__Task objective__
Below are some records. Write out the line that contains "html: <div> <span>ВИДЕООБЗОР</span>" and all lines after it, exactly, but not the pictures.

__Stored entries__
###
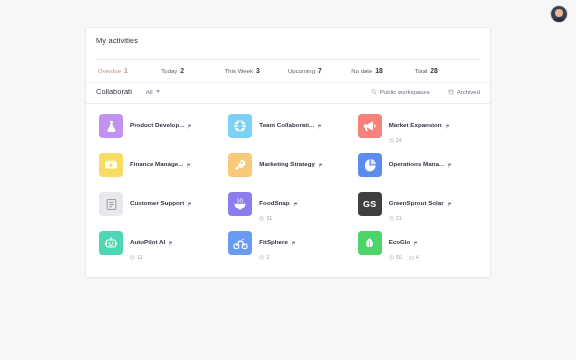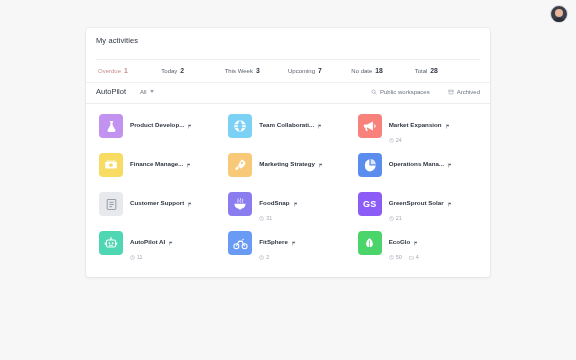"AutoPilot" div.ws-title { text: AutoPilot -> Collaborati }
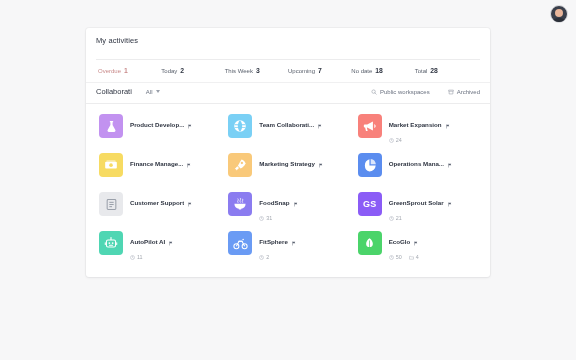"GS" div.tile { background: #8b5cf6 -> #404040 }
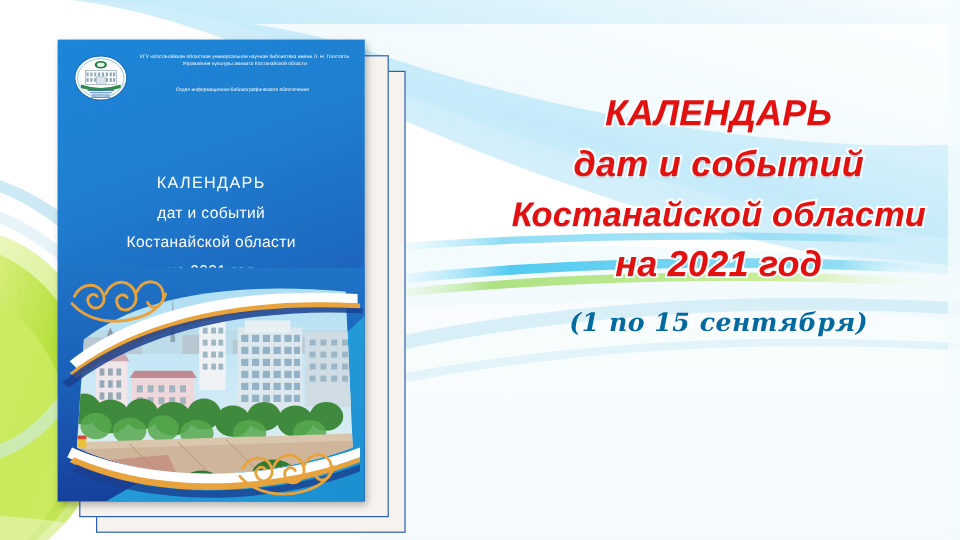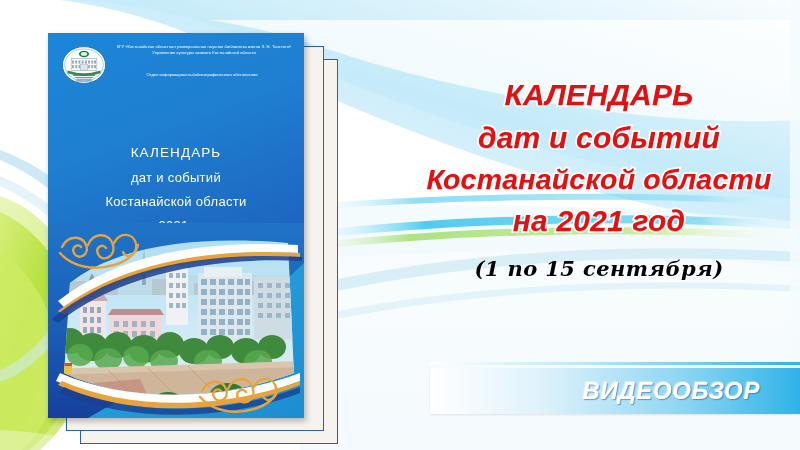"(1 по 15 сентября)" #subtitle { color: #000000 -> #0369a1 }
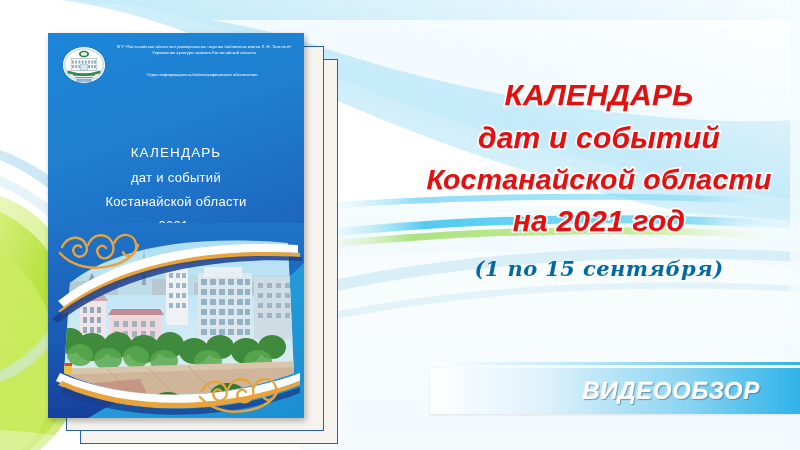"ВИДЕООБЗОР" div { html: <div> <span>ВИДЕООБЗОР</span> </div> -> none }
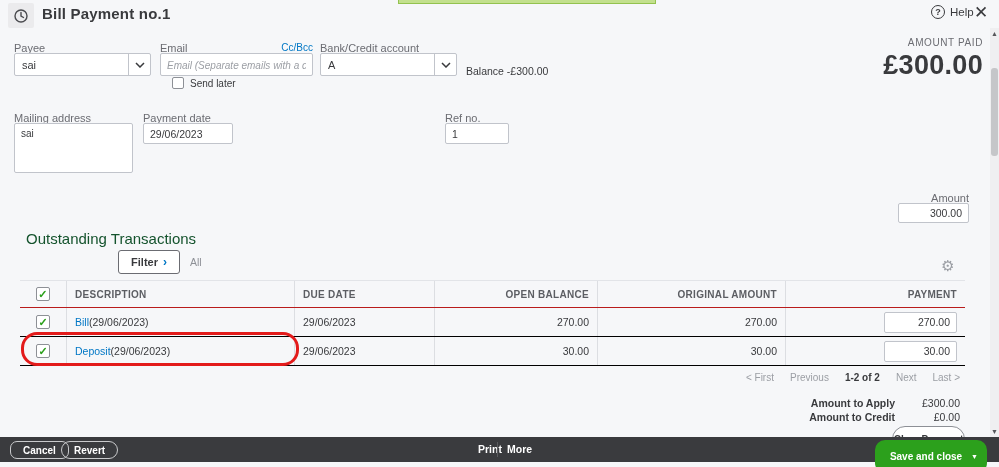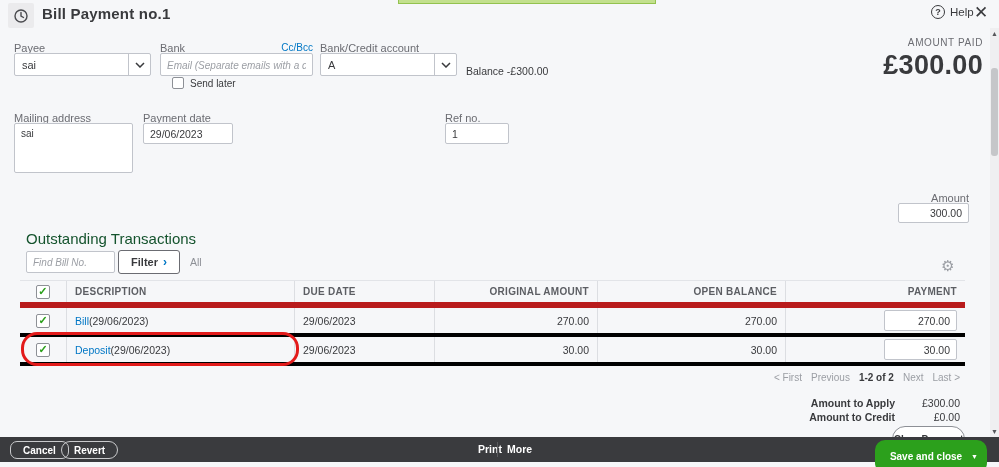"Bank" div.lbl { text: Bank -> Email }
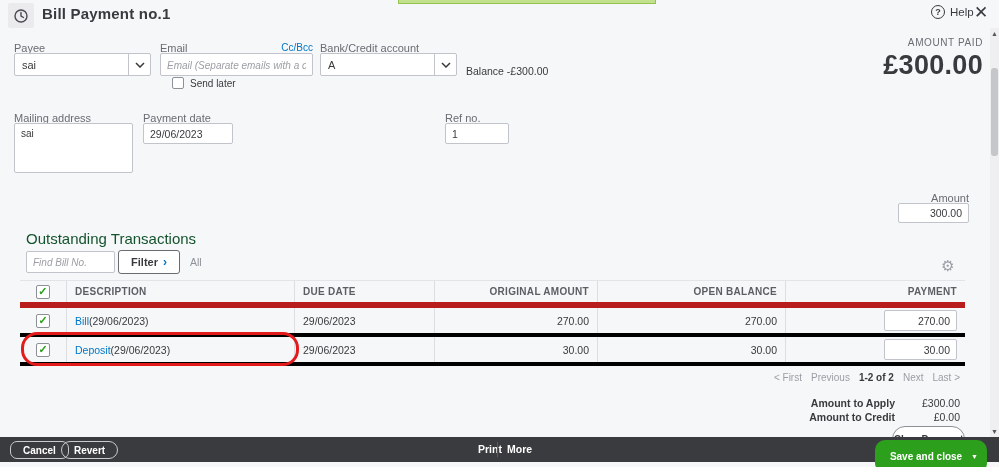"Find Bill No." input.txtin { html: <input> -> none }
###
__Task solution__
"ВИДЕООБЗОР" div { html: <div> <span>ВИДЕООБЗОР</span> </div> -> none }
"Bank" div.lbl { text: Bank -> Email }
"Find Bill No." input.txtin { html: <input> -> none }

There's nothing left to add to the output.